FSU's football season-ticket sales, which have been declining every year since '14, have "slid into a free fall this offseason and will cost the Seminoles' fiscally challenged athletics department several million dollars," according to Ira Schoffel of RIVALS.com. FSU is in "danger of selling less than 25,000 of a possible 40,000 'main bowl' season tickets" for the '19 season. If FSU finishes with 25,000 or less "as expected, that would mean a drop of more than 7,000 season tickets" -- more than 20% -- from last season's total, which "already was the worst in several years." With most season tickets selling for $330 apiece, that is a "reduction in revenue" of well over $2M. FSU is coming off of "back-to-back sub-par seasons, and they've got a less-than-desirable home schedule this fall." As of May 1, FSU had "sold 23,424 season tickets for the main bowl." Compare that with May 1, 2018, when FSU had "sold 31,111 season tickets; it finished that year with 32,030." In '17, FSU "sold 33,243 by May 1 and finished with 34,600." In '14, the school "sold their entire 45,000-seat allotment following the '13 national championship season." That was FSU's first season ticket sellout since '03 (RIVALS.com, 7/1).

BIG ORANGE: In Knoxville, Blake Toppmeyer noted Univ. of Tennessee AD Phillip Fulmer is projecting the football program to "sell 64,000 season tickets" this year.
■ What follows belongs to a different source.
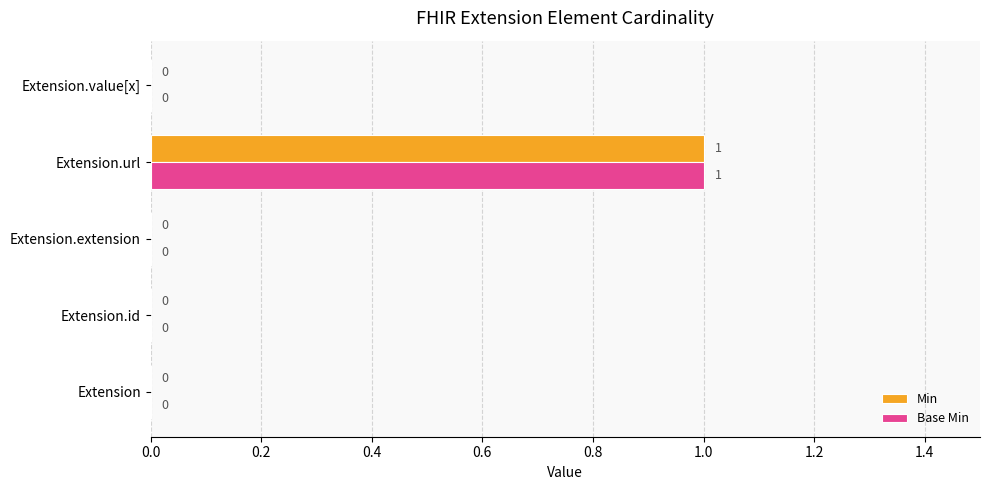

The Base Min series shows 0 at Extension.extension. True or false?

True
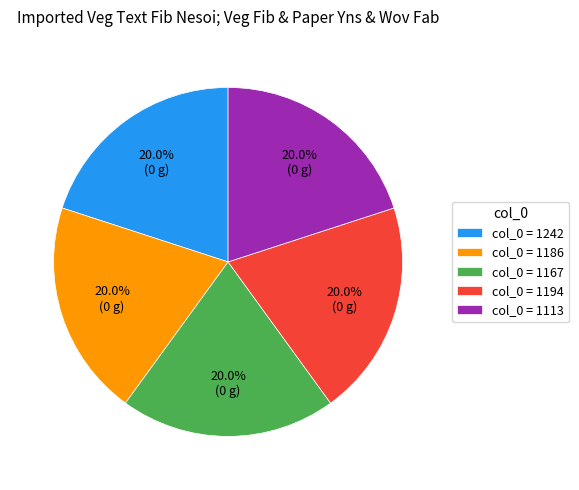

Does col_0 = 1194 account for over 50% of the chart?

No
Last year, UT "sold 65,000 season tickets." Season-ticket data for a 12-year span presented to a BOT special committee showed that UT's season-ticket sales "peaked at 73,000" for the '16 season. Season-ticket sales "also were at 73,000" in '08, before "steadily declining." During the FY that ended in June '18, football ticket sales accounted for $29.6M in revenue, "equaling 20.6% of the athletics department’s total revenue" for that FY. Overall, the football program accounted for 68.5% (Knoxville NEWS SENTINEL, 6/28).